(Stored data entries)
____

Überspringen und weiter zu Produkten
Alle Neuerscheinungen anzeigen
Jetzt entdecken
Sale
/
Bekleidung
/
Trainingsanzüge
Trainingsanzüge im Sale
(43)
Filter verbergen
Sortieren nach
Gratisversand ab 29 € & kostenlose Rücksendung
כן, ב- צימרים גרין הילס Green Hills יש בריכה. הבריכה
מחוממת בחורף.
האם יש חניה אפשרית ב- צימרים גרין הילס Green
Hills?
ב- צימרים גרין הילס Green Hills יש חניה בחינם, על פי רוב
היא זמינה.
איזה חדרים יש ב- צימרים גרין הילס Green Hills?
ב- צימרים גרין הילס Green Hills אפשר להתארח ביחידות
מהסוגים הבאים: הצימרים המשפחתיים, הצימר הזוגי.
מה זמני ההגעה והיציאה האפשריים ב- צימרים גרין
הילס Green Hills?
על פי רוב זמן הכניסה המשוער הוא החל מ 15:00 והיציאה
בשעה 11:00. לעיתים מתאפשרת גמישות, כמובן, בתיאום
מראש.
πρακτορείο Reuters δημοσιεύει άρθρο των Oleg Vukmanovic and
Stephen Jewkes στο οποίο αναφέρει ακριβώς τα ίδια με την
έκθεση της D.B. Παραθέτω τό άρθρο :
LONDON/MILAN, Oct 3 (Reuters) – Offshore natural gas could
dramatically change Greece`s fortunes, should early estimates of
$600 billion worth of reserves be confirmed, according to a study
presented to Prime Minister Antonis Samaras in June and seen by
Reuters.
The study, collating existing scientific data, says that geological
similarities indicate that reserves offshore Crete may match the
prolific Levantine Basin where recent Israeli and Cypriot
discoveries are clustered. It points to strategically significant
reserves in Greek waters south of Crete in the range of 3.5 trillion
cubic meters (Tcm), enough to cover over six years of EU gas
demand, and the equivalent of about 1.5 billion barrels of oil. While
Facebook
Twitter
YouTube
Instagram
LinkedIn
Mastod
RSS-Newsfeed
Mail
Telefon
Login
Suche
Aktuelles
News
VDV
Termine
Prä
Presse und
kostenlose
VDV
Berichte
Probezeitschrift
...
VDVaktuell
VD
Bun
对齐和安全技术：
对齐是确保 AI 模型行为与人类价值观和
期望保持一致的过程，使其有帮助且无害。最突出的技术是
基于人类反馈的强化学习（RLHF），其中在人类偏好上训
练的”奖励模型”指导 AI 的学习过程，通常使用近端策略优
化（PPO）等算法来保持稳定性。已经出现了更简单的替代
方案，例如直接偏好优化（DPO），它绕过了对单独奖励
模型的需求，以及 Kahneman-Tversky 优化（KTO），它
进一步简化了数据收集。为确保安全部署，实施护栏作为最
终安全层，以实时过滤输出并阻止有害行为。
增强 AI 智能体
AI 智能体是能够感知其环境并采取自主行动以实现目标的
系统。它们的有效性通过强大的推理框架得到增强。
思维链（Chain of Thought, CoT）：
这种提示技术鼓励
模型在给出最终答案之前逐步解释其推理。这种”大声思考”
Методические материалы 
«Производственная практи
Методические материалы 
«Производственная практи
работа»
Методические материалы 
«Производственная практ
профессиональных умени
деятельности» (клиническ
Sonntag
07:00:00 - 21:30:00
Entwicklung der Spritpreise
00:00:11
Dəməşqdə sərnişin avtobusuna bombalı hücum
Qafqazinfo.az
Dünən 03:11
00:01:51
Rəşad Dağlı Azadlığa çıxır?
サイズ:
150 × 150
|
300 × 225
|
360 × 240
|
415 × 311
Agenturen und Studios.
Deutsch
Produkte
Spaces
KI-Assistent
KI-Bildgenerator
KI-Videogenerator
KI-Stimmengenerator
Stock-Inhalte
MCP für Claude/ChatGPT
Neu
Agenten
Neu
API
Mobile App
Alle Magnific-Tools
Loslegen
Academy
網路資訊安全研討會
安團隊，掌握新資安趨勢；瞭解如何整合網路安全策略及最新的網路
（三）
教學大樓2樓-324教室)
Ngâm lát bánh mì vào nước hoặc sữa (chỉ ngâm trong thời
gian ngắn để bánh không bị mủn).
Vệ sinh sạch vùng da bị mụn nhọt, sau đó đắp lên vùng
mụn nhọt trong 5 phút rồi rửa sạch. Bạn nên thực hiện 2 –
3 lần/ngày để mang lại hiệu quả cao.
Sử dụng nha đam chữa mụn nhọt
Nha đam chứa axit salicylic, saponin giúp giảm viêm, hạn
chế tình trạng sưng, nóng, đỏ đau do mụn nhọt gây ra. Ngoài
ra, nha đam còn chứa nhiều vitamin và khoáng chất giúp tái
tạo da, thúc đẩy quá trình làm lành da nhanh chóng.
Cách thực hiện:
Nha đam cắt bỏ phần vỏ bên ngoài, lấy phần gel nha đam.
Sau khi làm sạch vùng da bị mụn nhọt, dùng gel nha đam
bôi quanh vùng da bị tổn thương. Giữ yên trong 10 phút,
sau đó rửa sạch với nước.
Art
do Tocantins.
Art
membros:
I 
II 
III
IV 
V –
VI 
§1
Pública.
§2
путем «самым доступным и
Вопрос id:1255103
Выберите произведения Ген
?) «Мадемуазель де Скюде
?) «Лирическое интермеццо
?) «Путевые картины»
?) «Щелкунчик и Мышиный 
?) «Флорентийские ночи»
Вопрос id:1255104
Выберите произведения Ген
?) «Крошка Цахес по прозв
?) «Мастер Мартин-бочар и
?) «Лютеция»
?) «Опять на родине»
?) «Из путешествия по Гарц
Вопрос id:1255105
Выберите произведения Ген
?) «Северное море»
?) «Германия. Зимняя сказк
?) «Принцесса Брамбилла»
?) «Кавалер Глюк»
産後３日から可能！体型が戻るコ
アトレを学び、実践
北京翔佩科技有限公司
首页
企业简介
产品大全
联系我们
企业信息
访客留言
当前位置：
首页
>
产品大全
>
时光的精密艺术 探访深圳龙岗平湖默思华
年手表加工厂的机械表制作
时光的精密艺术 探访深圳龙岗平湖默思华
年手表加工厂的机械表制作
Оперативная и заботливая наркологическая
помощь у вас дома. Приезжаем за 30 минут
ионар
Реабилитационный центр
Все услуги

____

*EXERCISE BRIEF*: A single number is the whole answer: how many lines of the records contain the word "billion".

*RESULT OF THIS EXERCISE*: 2